木村医師が毎朝行う“元気度チェック”というものがあります。
元気な時を100%として、「今日は何%だろう」と考えます。そのパーセンテージに合わせて、「これだけはやろう」と決めたもの以外は+αと考えて、無理せず行動します。

精神科医・産業医 木村好珠氏:
正直100%ある方はほとんどいないです。

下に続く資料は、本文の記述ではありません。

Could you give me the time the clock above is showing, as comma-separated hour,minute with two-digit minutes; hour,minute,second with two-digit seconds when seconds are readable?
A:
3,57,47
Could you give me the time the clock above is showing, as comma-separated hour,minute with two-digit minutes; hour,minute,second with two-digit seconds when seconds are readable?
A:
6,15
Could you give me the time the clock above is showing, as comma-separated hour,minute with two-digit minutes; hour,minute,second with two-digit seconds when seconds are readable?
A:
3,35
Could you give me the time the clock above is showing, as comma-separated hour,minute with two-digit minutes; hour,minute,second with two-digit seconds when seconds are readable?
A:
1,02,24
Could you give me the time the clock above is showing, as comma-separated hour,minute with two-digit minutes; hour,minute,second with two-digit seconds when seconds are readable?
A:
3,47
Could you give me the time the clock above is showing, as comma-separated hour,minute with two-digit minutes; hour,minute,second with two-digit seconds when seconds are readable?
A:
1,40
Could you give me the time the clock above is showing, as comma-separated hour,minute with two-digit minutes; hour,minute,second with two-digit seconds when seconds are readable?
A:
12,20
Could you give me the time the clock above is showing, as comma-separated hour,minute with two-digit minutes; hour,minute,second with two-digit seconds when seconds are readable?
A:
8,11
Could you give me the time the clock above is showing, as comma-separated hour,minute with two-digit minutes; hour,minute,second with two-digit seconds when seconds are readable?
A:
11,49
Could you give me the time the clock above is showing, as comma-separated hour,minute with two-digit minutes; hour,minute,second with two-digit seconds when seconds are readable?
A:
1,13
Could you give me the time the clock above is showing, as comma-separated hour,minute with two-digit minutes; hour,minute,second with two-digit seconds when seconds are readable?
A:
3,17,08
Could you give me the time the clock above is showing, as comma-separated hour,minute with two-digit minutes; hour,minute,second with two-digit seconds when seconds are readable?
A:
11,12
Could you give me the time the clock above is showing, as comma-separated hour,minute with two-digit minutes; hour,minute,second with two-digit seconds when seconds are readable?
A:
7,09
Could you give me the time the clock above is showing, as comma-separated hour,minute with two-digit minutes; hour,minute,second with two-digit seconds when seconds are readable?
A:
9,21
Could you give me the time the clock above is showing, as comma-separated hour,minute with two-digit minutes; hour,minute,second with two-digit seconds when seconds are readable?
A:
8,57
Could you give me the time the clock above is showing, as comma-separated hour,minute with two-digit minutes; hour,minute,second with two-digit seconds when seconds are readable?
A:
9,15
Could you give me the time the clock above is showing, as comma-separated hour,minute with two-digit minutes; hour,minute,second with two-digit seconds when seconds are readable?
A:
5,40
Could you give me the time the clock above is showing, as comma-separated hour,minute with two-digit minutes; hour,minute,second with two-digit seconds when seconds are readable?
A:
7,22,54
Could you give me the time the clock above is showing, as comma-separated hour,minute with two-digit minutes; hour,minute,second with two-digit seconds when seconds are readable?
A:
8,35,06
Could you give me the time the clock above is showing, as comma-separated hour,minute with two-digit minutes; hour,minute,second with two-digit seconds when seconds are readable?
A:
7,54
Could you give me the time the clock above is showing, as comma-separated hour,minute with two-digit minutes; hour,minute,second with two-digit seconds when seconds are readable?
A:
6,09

大体60~65%で頑張ってやっているという方が多くて、それが20~30%になってしまうと、かなり疲れている状態です。
その日はちょっとリラックスしながら、最低限これだけはというのを決めてやっていただきたいと思います。
例えばもう「今日はご飯作らないで買ってくる」など、選択肢をラクに変更していただくために、パーセンテージを考えていただきたいです。

また、ストレスをため込まないためには
◆脳を休めるためにボーっとする時間を作る
◆“愚痴を言える存在”を見つける
◆悩みを紙に書いてびりびりに破いてスッキリする

なども効果的です。

弁護士 八代英輝:
愚痴を言う相手はAIでもいいですか?

精神科医・産業医 木村好珠氏:
なかなか人に言いづらいという方には、私もAIをお勧めしています。
1つ注意したいのが、脳を休める時に自然とスマートフォンをいじる方がいることです。
スマートフォンは見ているだけで情報がどんどん脳に入ってくるので、体も脳も休んでいない状態になってしまいます。
本当に休む時は、ボーッと景色を眺めたり、少しミルクや白湯を飲むなどの状況を作っていただければと思います。